§ Aufgabenstellung:
Gib bitte den Text über das geplante Auskunftsgesetz für die Presse auf Bundesebene vollständig und wortgetreu wieder.

----- Quelldokument -----

Ein neues Pressegesetz wird im Bundestag diskutiert: Es soll festlegen, in welchem Umfang Bundesbehörden wie BND oder BfV Auskunft zu ihrer Arbeit geben müssen. Über Details ist sich die Opposition aber uneins, und ob die Regierungsfraktionen mitziehen noch offen.
Am Donnerstag ab 14 Uhr soll im Bundestag in einem neuen Anlauf ein Auskunftsgesetz für die Presse auf Bundesebene geschaffen werden. Die FDP-Fraktion bringt dazu einen Antrag ein, der LTO exklusiv vorliegt.
Anfang 2013 hatte das Bundesverwaltungsgericht (BVerwG) festgestellt, dass Presseorgane aus den Pressegesetzen der Länder keine Auskünfte von Bundesbehörden wie etwa dem Bundesnachrichtendienst (BND) beanspruchen können. Das verhindere die entgegenstehende Gesetzgebungskompetenz des Bundes. Zwar könnten sich Medien in diesen Fällen unmittelbar auf die Pressefreiheit in Art. 5 Abs. 1 S. 2 Grundgesetz (GG) berufen, aber an einem Gesetz fehlt es – bis heute.

----- Datenauszug -----

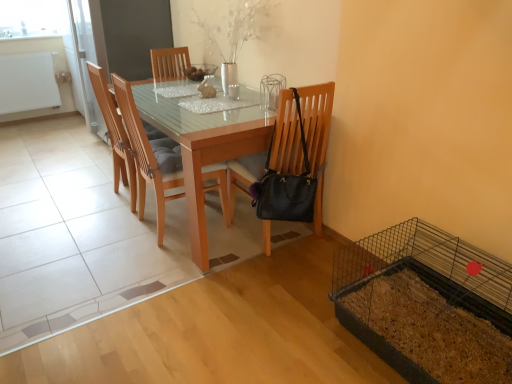
Measure the distance between black leather chair at center, acting as the 3th chair starting from the left, and camera.

The depth of black leather chair at center, acting as the 3th chair starting from the left, is 6.85 feet.

The image size is (512, 384). Identify the location of black leather chair at center, the first chair viewed from the right. (317, 136).

What is the approximate height of white matte radiator at upper left?

The height of white matte radiator at upper left is 24.44 inches.

The image size is (512, 384). In order to click on wooden chair at center, acting as the second chair starting from the right in this screenshot , I will do `click(146, 157)`.

Find the location of a particular element. light brown wood table at center is located at coordinates (204, 148).

At what (x,y) coordinates should I click in order to perform the action: click on radiator on the left of wooden chair at center, which is counted as the 3th chair, starting from the right. Please return your answer as a coordinate pair (x, y). Looking at the image, I should click on (27, 82).

From the image's perspective, is wooden chair at center, which is counted as the 3th chair, starting from the right, on white matte radiator at upper left?

No, from the image's perspective, wooden chair at center, which is counted as the 3th chair, starting from the right, is not above white matte radiator at upper left.

How many degrees apart are the facing directions of wooden chair at center, which is counted as the 3th chair, starting from the right, and white matte radiator at upper left?

90 degrees.

Does wooden chair at center, marked as the 1th chair in a left-to-right arrangement, have a greater width compared to white matte radiator at upper left?

Yes, wooden chair at center, marked as the 1th chair in a left-to-right arrangement, is wider than white matte radiator at upper left.

From the image's perspective, does light brown wood table at center appear higher than black leather chair at center, the first chair viewed from the right?

Yes, from the image's perspective, light brown wood table at center is above black leather chair at center, the first chair viewed from the right.

Does point (267, 240) come closer to viewer compared to point (307, 104)?

No, (267, 240) is further to viewer.

Would you say light brown wood table at center is inside or outside black leather chair at center, acting as the 3th chair starting from the left?

The correct answer is: outside.

Considering the sizes of objects light brown wood table at center and black leather chair at center, acting as the 3th chair starting from the left, in the image provided, who is smaller, light brown wood table at center or black leather chair at center, acting as the 3th chair starting from the left,?

Smaller between the two is black leather chair at center, acting as the 3th chair starting from the left.

In the scene shown: Is black leather chair at center, the first chair viewed from the right, in contact with white matte radiator at upper left?

black leather chair at center, the first chair viewed from the right, and white matte radiator at upper left are clearly separated.

Considering the relative sizes of black leather chair at center, acting as the 3th chair starting from the left, and white matte radiator at upper left in the image provided, is black leather chair at center, acting as the 3th chair starting from the left, shorter than white matte radiator at upper left?

No, black leather chair at center, acting as the 3th chair starting from the left, is not shorter than white matte radiator at upper left.

Where is `radiator on the left side of black leather chair at center, the first chair viewed from the right`? This screenshot has height=384, width=512. radiator on the left side of black leather chair at center, the first chair viewed from the right is located at coordinates (27, 82).

Is the position of black leather chair at center, acting as the 3th chair starting from the left, more distant than that of wooden chair at center, marked as the 1th chair in a left-to-right arrangement?

No, black leather chair at center, acting as the 3th chair starting from the left, is closer to the viewer.

Is black leather chair at center, acting as the 3th chair starting from the left, facing towards wooden chair at center, marked as the 1th chair in a left-to-right arrangement?

No, black leather chair at center, acting as the 3th chair starting from the left, is not facing towards wooden chair at center, marked as the 1th chair in a left-to-right arrangement.

How different are the orientations of black leather chair at center, the first chair viewed from the right, and wooden chair at center, marked as the 1th chair in a left-to-right arrangement, in degrees?

The angular difference between black leather chair at center, the first chair viewed from the right, and wooden chair at center, marked as the 1th chair in a left-to-right arrangement, is 87.5 degrees.

Between black leather chair at center, acting as the 3th chair starting from the left, and wooden chair at center, which is counted as the 3th chair, starting from the right, which one appears on the right side from the viewer's perspective?

Positioned to the right is black leather chair at center, acting as the 3th chair starting from the left.

What are the coordinates of `radiator located above the black leather chair at center, the first chair viewed from the right (from the image's perspective)` in the screenshot? It's located at (27, 82).

Between white matte radiator at upper left and black leather chair at center, the first chair viewed from the right, which one appears on the left side from the viewer's perspective?

Positioned to the left is white matte radiator at upper left.

Is point (33, 91) more distant than point (315, 229)?

Yes, it is behind point (315, 229).

How much distance is there between wooden chair at center, which ranks as the second chair in left-to-right order, and light brown wood table at center?

The distance of wooden chair at center, which ranks as the second chair in left-to-right order, from light brown wood table at center is 30.53 centimeters.

From a real-world perspective, who is located lower, wooden chair at center, acting as the second chair starting from the right, or light brown wood table at center?

light brown wood table at center is physically lower.

Is wooden chair at center, acting as the second chair starting from the right, positioned with its back to light brown wood table at center?

Yes, wooden chair at center, acting as the second chair starting from the right,'s orientation is away from light brown wood table at center.

Which object is wider, wooden chair at center, which ranks as the second chair in left-to-right order, or light brown wood table at center?

Wider between the two is light brown wood table at center.

Does point (197, 236) appear closer or farther from the camera than point (158, 173)?

Point (197, 236) appears to be closer to the viewer than point (158, 173).

What are the coordinates of `the 1st chair positioned below the light brown wood table at center (from the image's perspective)` in the screenshot? It's located at (146, 157).

Considering the sizes of objects light brown wood table at center and wooden chair at center, which ranks as the second chair in left-to-right order, in the image provided, who is smaller, light brown wood table at center or wooden chair at center, which ranks as the second chair in left-to-right order,?

Smaller between the two is wooden chair at center, which ranks as the second chair in left-to-right order.

Is light brown wood table at center taller than wooden chair at center, acting as the second chair starting from the right?

No, light brown wood table at center is not taller than wooden chair at center, acting as the second chair starting from the right.

The image size is (512, 384). In order to click on radiator that is under the wooden chair at center, which is counted as the 3th chair, starting from the right (from a real-world perspective) in this screenshot , I will do `click(27, 82)`.

Where is `kitchen & dining room table located above the black leather chair at center, acting as the 3th chair starting from the left (from the image's perspective)`? This screenshot has width=512, height=384. kitchen & dining room table located above the black leather chair at center, acting as the 3th chair starting from the left (from the image's perspective) is located at coordinates (204, 148).

From the picture: Which object lies nearer to the anchor point light brown wood table at center, wooden chair at center, acting as the second chair starting from the right, or wooden chair at center, which is counted as the 3th chair, starting from the right?

The object closer to light brown wood table at center is wooden chair at center, acting as the second chair starting from the right.

Estimate the real-world distances between objects in this image. Which object is further from light brown wood table at center, black leather chair at center, acting as the 3th chair starting from the left, or wooden chair at center, acting as the second chair starting from the right?

The object further to light brown wood table at center is wooden chair at center, acting as the second chair starting from the right.

Considering their positions, is black leather chair at center, acting as the 3th chair starting from the left, positioned further to white matte radiator at upper left than wooden chair at center, which is counted as the 3th chair, starting from the right?

Among the two, black leather chair at center, acting as the 3th chair starting from the left, is located further to white matte radiator at upper left.

Based on their spatial positions, is light brown wood table at center or black leather chair at center, the first chair viewed from the right, closer to white matte radiator at upper left?

light brown wood table at center.

Looking at the image, which one is located further to black leather chair at center, the first chair viewed from the right, white matte radiator at upper left or wooden chair at center, which ranks as the second chair in left-to-right order?

The object further to black leather chair at center, the first chair viewed from the right, is white matte radiator at upper left.

Considering their positions, is light brown wood table at center positioned further to wooden chair at center, which is counted as the 3th chair, starting from the right, than white matte radiator at upper left?

The object further to wooden chair at center, which is counted as the 3th chair, starting from the right, is white matte radiator at upper left.

Which object lies further to the anchor point wooden chair at center, which is counted as the 3th chair, starting from the right, wooden chair at center, acting as the second chair starting from the right, or light brown wood table at center?

light brown wood table at center is positioned further to the anchor wooden chair at center, which is counted as the 3th chair, starting from the right.

Looking at the image, which one is located further to wooden chair at center, acting as the second chair starting from the right, white matte radiator at upper left or black leather chair at center, acting as the 3th chair starting from the left?

Based on the image, white matte radiator at upper left appears to be further to wooden chair at center, acting as the second chair starting from the right.

Locate an element on the screen. Image resolution: width=512 pixels, height=384 pixels. kitchen & dining room table between wooden chair at center, which is counted as the 3th chair, starting from the right, and black leather chair at center, the first chair viewed from the right is located at coordinates (204, 148).

Where is `chair situated between wooden chair at center, marked as the 1th chair in a left-to-right arrangement, and black leather chair at center, acting as the 3th chair starting from the left, from left to right`? chair situated between wooden chair at center, marked as the 1th chair in a left-to-right arrangement, and black leather chair at center, acting as the 3th chair starting from the left, from left to right is located at coordinates (146, 157).

Where is `chair located between wooden chair at center, which ranks as the second chair in left-to-right order, and white matte radiator at upper left in the depth direction`? The image size is (512, 384). chair located between wooden chair at center, which ranks as the second chair in left-to-right order, and white matte radiator at upper left in the depth direction is located at coordinates (115, 134).

The image size is (512, 384). Find the location of `kitchen & dining room table situated between wooden chair at center, acting as the second chair starting from the right, and black leather chair at center, acting as the 3th chair starting from the left, from left to right`. kitchen & dining room table situated between wooden chair at center, acting as the second chair starting from the right, and black leather chair at center, acting as the 3th chair starting from the left, from left to right is located at coordinates (204, 148).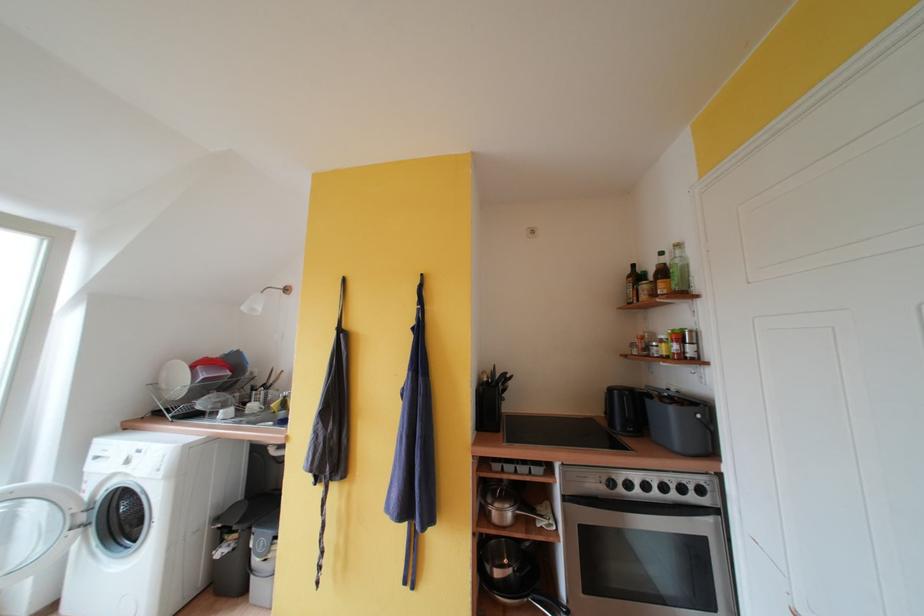
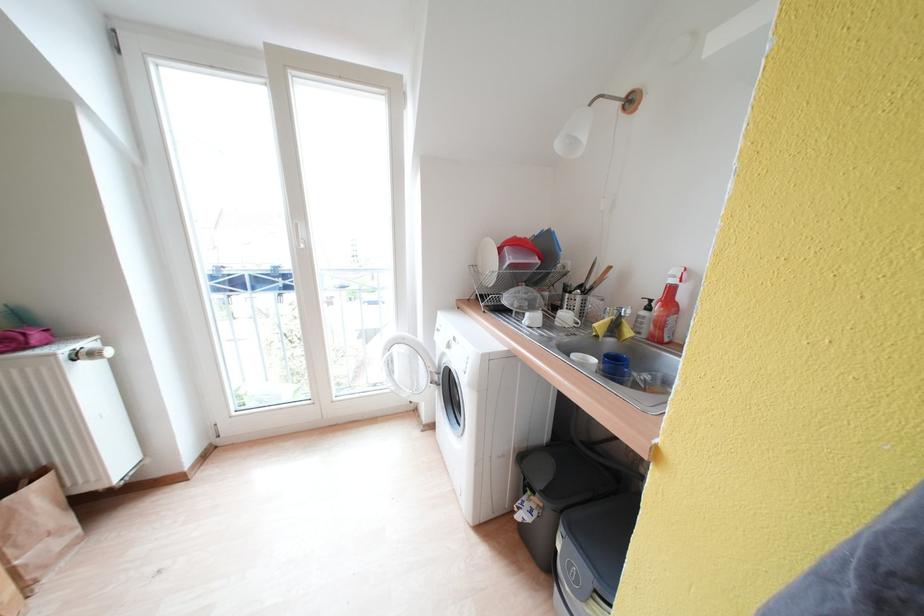
Find the pixel in the second image that matches (282,408) in the first image.

(606, 330)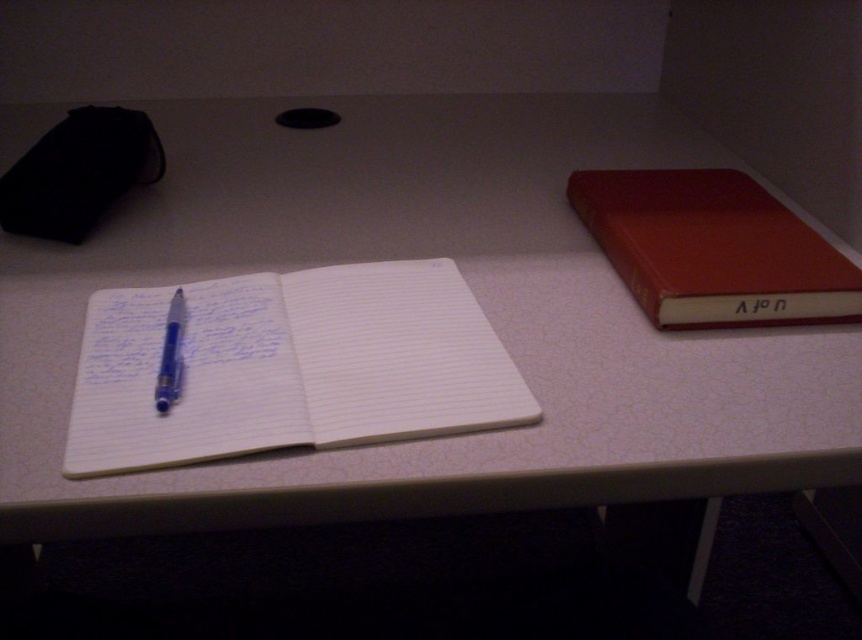
Question: Does white lined paper at center have a lesser width compared to red leather book at right?

Choices:
 (A) no
 (B) yes

Answer: (A)

Question: Which point appears closest to the camera in this image?

Choices:
 (A) (172, 372)
 (B) (380, 426)

Answer: (B)

Question: Can you confirm if red leather book at right is smaller than blue glossy pen at center?

Choices:
 (A) yes
 (B) no

Answer: (B)

Question: Which point is closer to the camera?

Choices:
 (A) (295, 403)
 (B) (170, 378)

Answer: (A)

Question: Does red leather book at right have a greater width compared to blue glossy pen at center?

Choices:
 (A) yes
 (B) no

Answer: (A)

Question: Which of the following is the closest to the observer?

Choices:
 (A) (353, 387)
 (B) (664, 172)
 (C) (180, 307)

Answer: (A)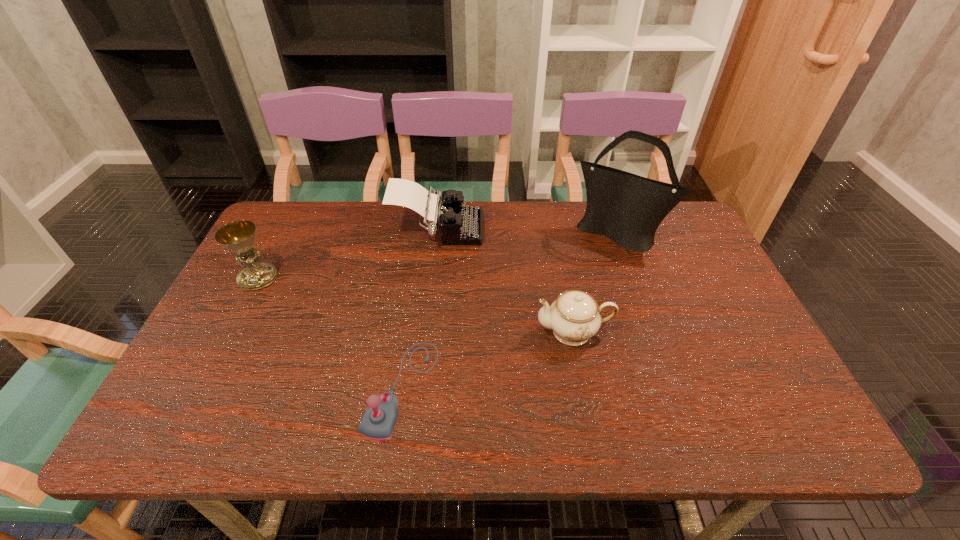
You are a GUI agent. You are given a task and a screenshot of the screen. Output one action in this format:
    pyautogui.click(x=<x>, y=<y>)
    Task: Click on the tallest object
    The height and width of the screenshot is (540, 960).
    Given the screenshot: What is the action you would take?
    pyautogui.click(x=627, y=208)

Identify the location of the third farthest object. This screenshot has width=960, height=540. (239, 236).

What are the coordinates of `the leftmost object` in the screenshot? It's located at (239, 236).

At what (x,y) coordinates should I click in order to perform the action: click on typewriter. Please return your answer as a coordinate pair (x, y). Image resolution: width=960 pixels, height=540 pixels. Looking at the image, I should click on (459, 225).

What are the coordinates of `chinaware` in the screenshot? It's located at (574, 317).

Locate an element on the screen. Image resolution: width=960 pixels, height=540 pixels. the shortest object is located at coordinates (379, 420).

Identify the location of vacant space situated on the front of the tallest object. (659, 348).

Find the location of a particular element. This screenshot has height=540, width=960. free space located 0.290m on the front of the third nearest object is located at coordinates (203, 384).

This screenshot has width=960, height=540. I want to click on free space located on the keys of the typewriter, so click(543, 230).

Locate an element on the screen. blank space located at the spout of the chinaware is located at coordinates (397, 332).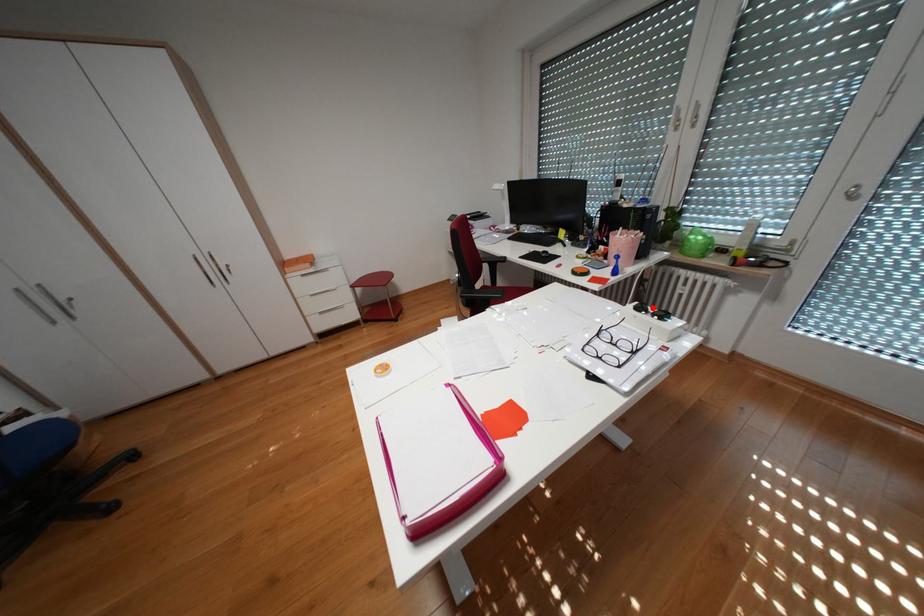
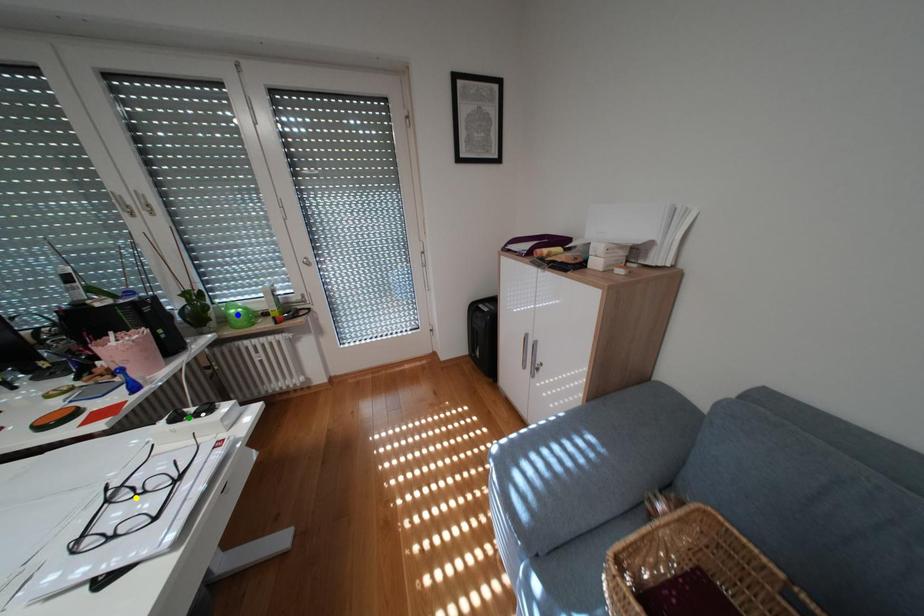
Question: I am providing you with two images of the same scene from different viewpoints. A red point is marked on the first image. You are given multiple points on the second image. Which spot in image 2 lines up with the point in image 1?

Choices:
 (A) blue point
 (B) yellow point
 (C) green point

Answer: (C)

-----

§ Lösung:
Ein neues Pressegesetz wird im Bundestag diskutiert: Es soll festlegen, in welchem Umfang Bundesbehörden wie BND oder BfV Auskunft zu ihrer Arbeit geben müssen. Über Details ist sich die Opposition aber uneins, und ob die Regierungsfraktionen mitziehen noch offen.
Am Donnerstag ab 14 Uhr soll im Bundestag in einem neuen Anlauf ein Auskunftsgesetz für die Presse auf Bundesebene geschaffen werden. Die FDP-Fraktion bringt dazu einen Antrag ein, der LTO exklusiv vorliegt.
Anfang 2013 hatte das Bundesverwaltungsgericht (BVerwG) festgestellt, dass Presseorgane aus den Pressegesetzen der Länder keine Auskünfte von Bundesbehörden wie etwa dem Bundesnachrichtendienst (BND) beanspruchen können. Das verhindere die entgegenstehende Gesetzgebungskompetenz des Bundes. Zwar könnten sich Medien in diesen Fällen unmittelbar auf die Pressefreiheit in Art. 5 Abs. 1 S. 2 Grundgesetz (GG) berufen, aber an einem Gesetz fehlt es – bis heute.